- EXTRACT -
^^^^^^^^
IncidentRule
The IncidentRule
CRD allows you to define rules for automatically creating, updating, and managing incidents based on events and conditions in your infrastructure.
Definition
apiVersion: mission-control.flanksource.com/v1
kind: IncidentRule
metadata:
name: example-incident-rule
spec:
# Source of events to process
source:
type: canary
selector:
matchLabels:
app: frontend
# Conditions that trigger the rule
condition:
status: unhealthy
duration: 10m
# Incident creation settings
incident:
title: "Frontend Availability Issue"
^^^^^^^^
- ENTRIES SUPPLIED -
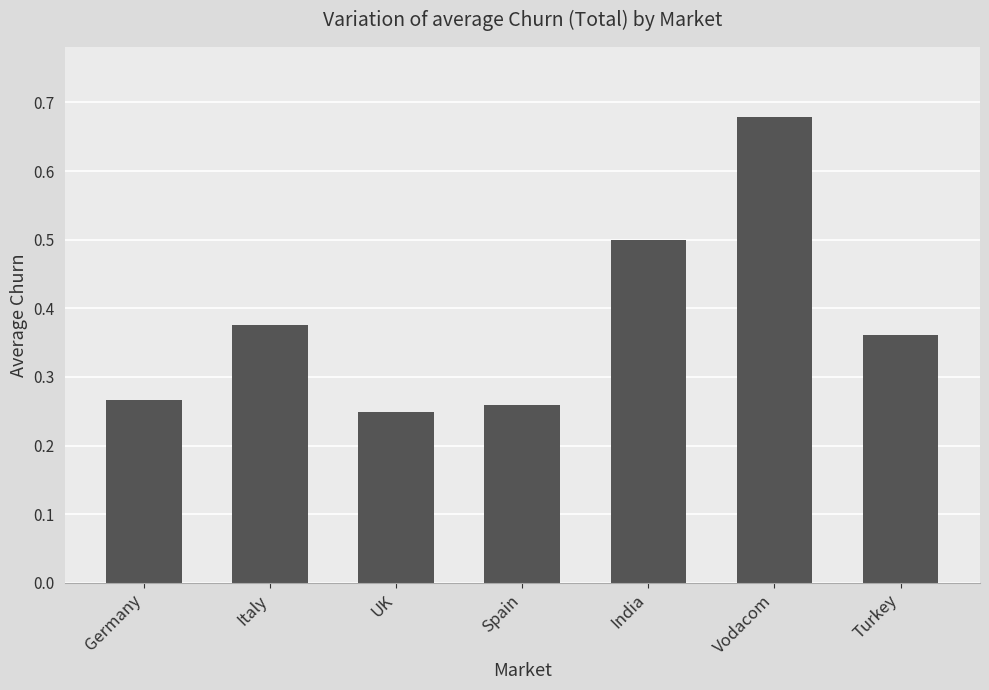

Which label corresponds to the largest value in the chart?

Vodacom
^^^^^^^^
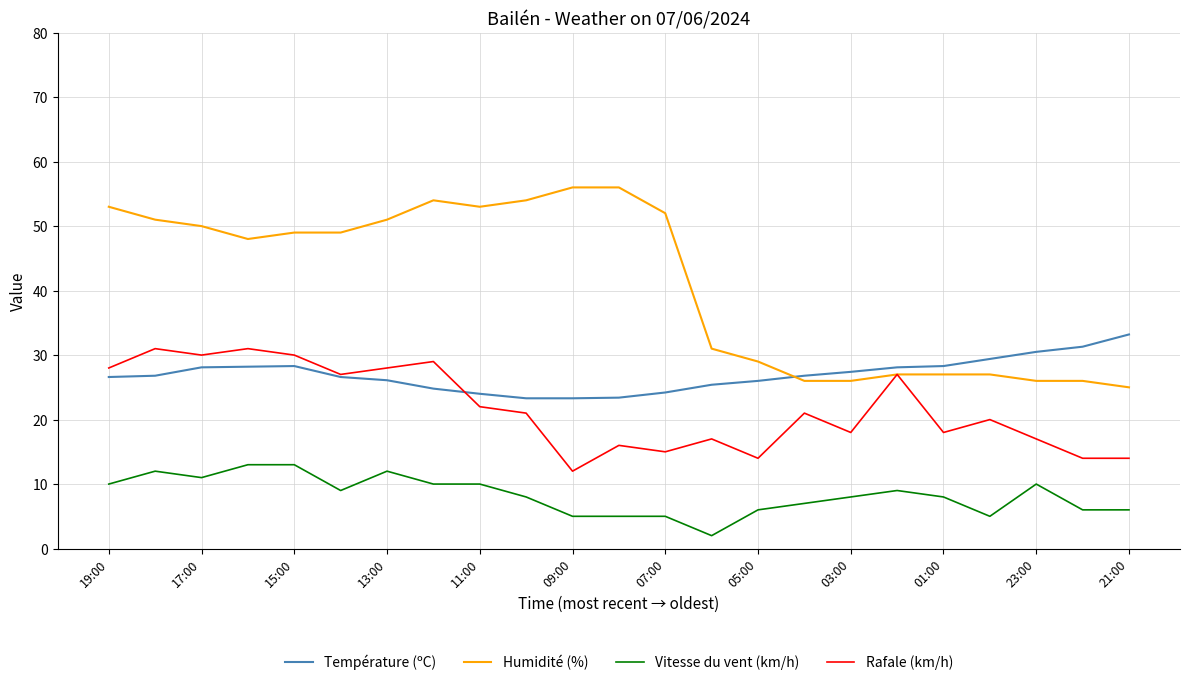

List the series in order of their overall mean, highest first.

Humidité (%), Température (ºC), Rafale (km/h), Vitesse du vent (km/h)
^^^^^^^^
Can you reproduce the IncidentRule text above in full, word for word?

- EXERCISE ANSWER -
IncidentRule
The IncidentRule
CRD allows you to define rules for automatically creating, updating, and managing incidents based on events and conditions in your infrastructure.
Definition
apiVersion: mission-control.flanksource.com/v1
kind: IncidentRule
metadata:
name: example-incident-rule
spec:
# Source of events to process
source:
type: canary
selector:
matchLabels:
app: frontend
# Conditions that trigger the rule
condition:
status: unhealthy
duration: 10m
# Incident creation settings
incident:
title: "Frontend Availability Issue"